1.10 - Further Examples

Example 1-6: Teen Birth Rate and Poverty Level Data Section

This dataset of size n = 51 is for the 50 states and the District of Columbia in the United States (Poverty data). The variables are y = the year 2002 birth rate per 1000 females 15 to 17 years old and x = poverty rate, which is the percent of the state’s population living in households with incomes below the federally defined poverty level. (Data source: Mind On Statistics, 3rd edition, Utts and Heckard).

The plot of the data below (birth rate on the vertical) shows a generally linear relationship, on average, with a positive slope. As the poverty level increases, the birth rate for 15 to 17-year-old females tends to increase as well.

The figure below, created in Minitab using Stat >> Regression >> Fitted Line Plot, shows a regression line superimposed on the data.
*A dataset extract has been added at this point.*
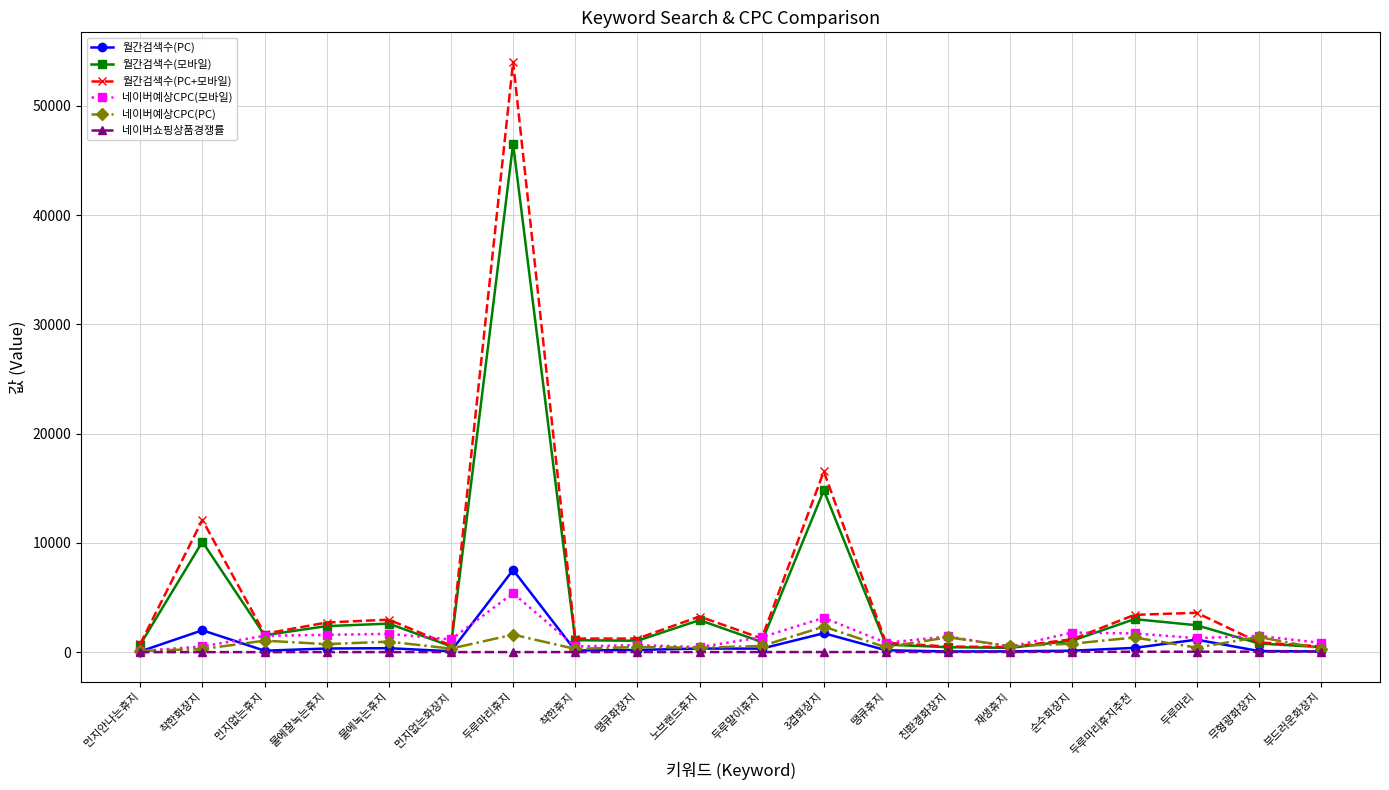

What are all the series names shown in the legend?

월간검색수(PC), 월간검색수(모바일), 월간검색수(PC+모바일), 네이버예상CPC(모바일), 네이버예상CPC(PC), 네이버쇼핑상품경쟁률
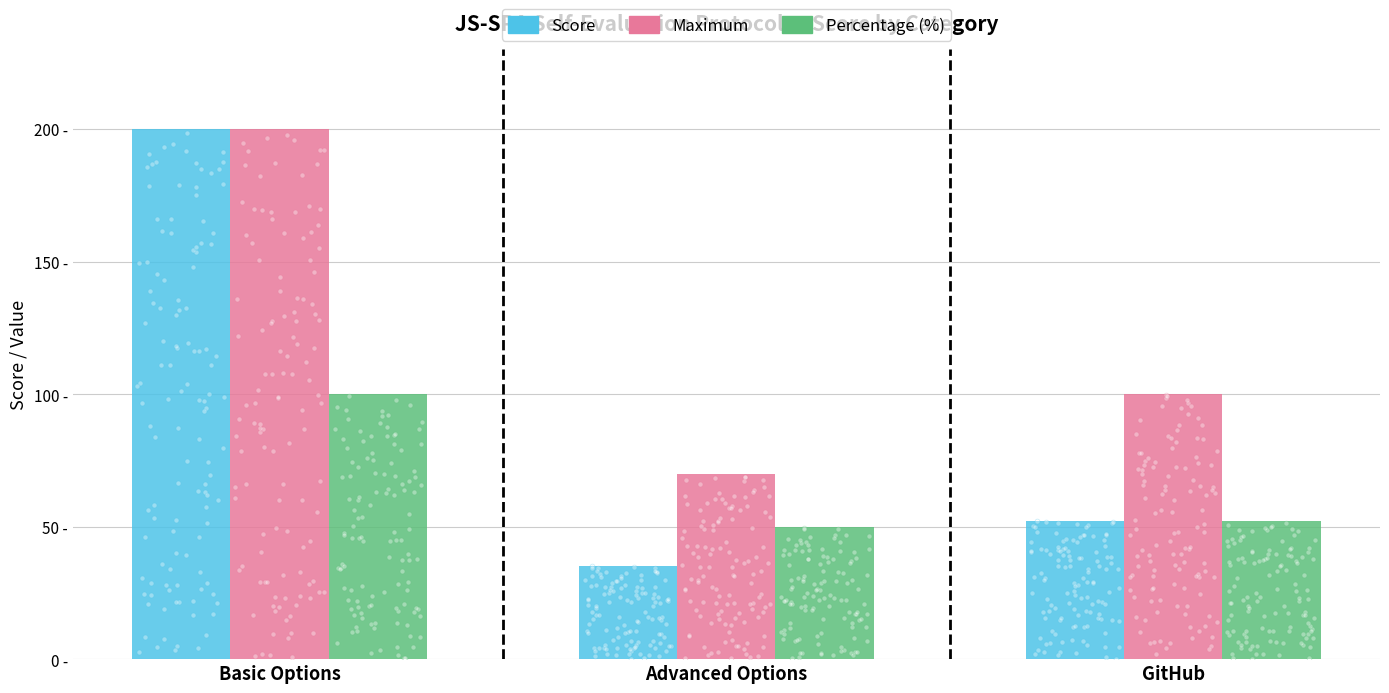

Which series has the largest total across all categories?

Maximum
The equation is given near the top of the plot. Minitab should have written that the equation is for the “average” birth rate (or “predicted” birth rate would be okay too) because a regression equation describes the average value of y as a function of one or more x-variables. In statistical notation, the equation could be written \(\hat{y} = 4.267 + 1.373x \).

The interpretation of the slope (value = 1.373) is that the 15 to 17-year-old birth rate increases by 1.373 units, on average, for each unit (one percent) increase in the poverty rate.
The interpretation of the intercept (value=4.267) is that if there were states with a poverty rate = 0, the predicted average for the 15 to 17-year-old birth rate would be 4.267 for those states. Since there are no states with a poverty rate = 0 this interpretation of the intercept is not practically meaningful for this example.

In the graph with a regression line present, we also see the information that s = 5.55057 and \(R^{2}\) = 53.3%.

The value of s tells us roughly the average difference between the y-values of individual observations and predictions of y based on the regression line.
The value of \(R^{2}\) can be interpreted to mean that poverty rates "explain" 53.3% of the observed variation in the 15 to 17-year-old average birth rates of the states.

The \(R^{2}\) (adj) value (52.4%) is an adjustment to \(R^{2}\) based on the number of x-variables in the model (only one here) and the sample size. With only one x-variable, the adjusted \(R^{2}\) is not important.

Example 1-7: Lung Function in 6 to 10 Year Old Children Section

The data are from n = 345 children between 6 and 10 years old. The variables are y = forced exhalation volume (FEV), a measure of how much air somebody can forcibly exhale from their lungs, and x = age in years. (Data source: The data here are a part of a dataset given in Kahn, Michael (2005). "An Exhalent Problem for Teaching Statistics", The Journal of Statistical Education, 13(2).

Below is a plot of the data with a simple linear regression line superimposed. The plot was done in Minitab and as pointed out earlier, the word “average” should come before the y-variable name.

The estimated regression equation is that average \(FEV = 0.0498 + 0.2621 \times age\). For instance, for an 8 year old we can use the equation to estimate that the average \(FEV = 0.0498 + 0.2621 \times (8) = 2.1466\).
The interpretation of the slope is that the average FEV increases by 0.2621 for each one-year increase in age (in the observed age range).

An interesting and possibly important feature of these data is that the variance of individual y-values from the regression line increases as age increases. This feature of data is called non-constant variance. For example, the FEV values of 10-year-olds are more variable than the FEV values of 6-year-olds. This is seen by looking at the vertical ranges of the data in the plot. This may lead to problems using a simple linear regression model for these data, which is an issue we'll explore in more detail in Lesson 4.

Above, we only analyzed a subset of the entire dataset. The full dataset (FEV Data) is shown in the plot below:

As we can see, the range of ages now spans 3 to 19 years old and the estimated regression equation is FEV = 0.4316 + 0.2220 × age. Both the slope and intercept have noticeably changed, but the variance still appears to be non-constant. This illustrates that it is important to be aware of how you are analyzing your data. If you only use a subset of your data that spans a shorter range of predictor values, then you could obtain noticeably different results than if you had used the full dataset.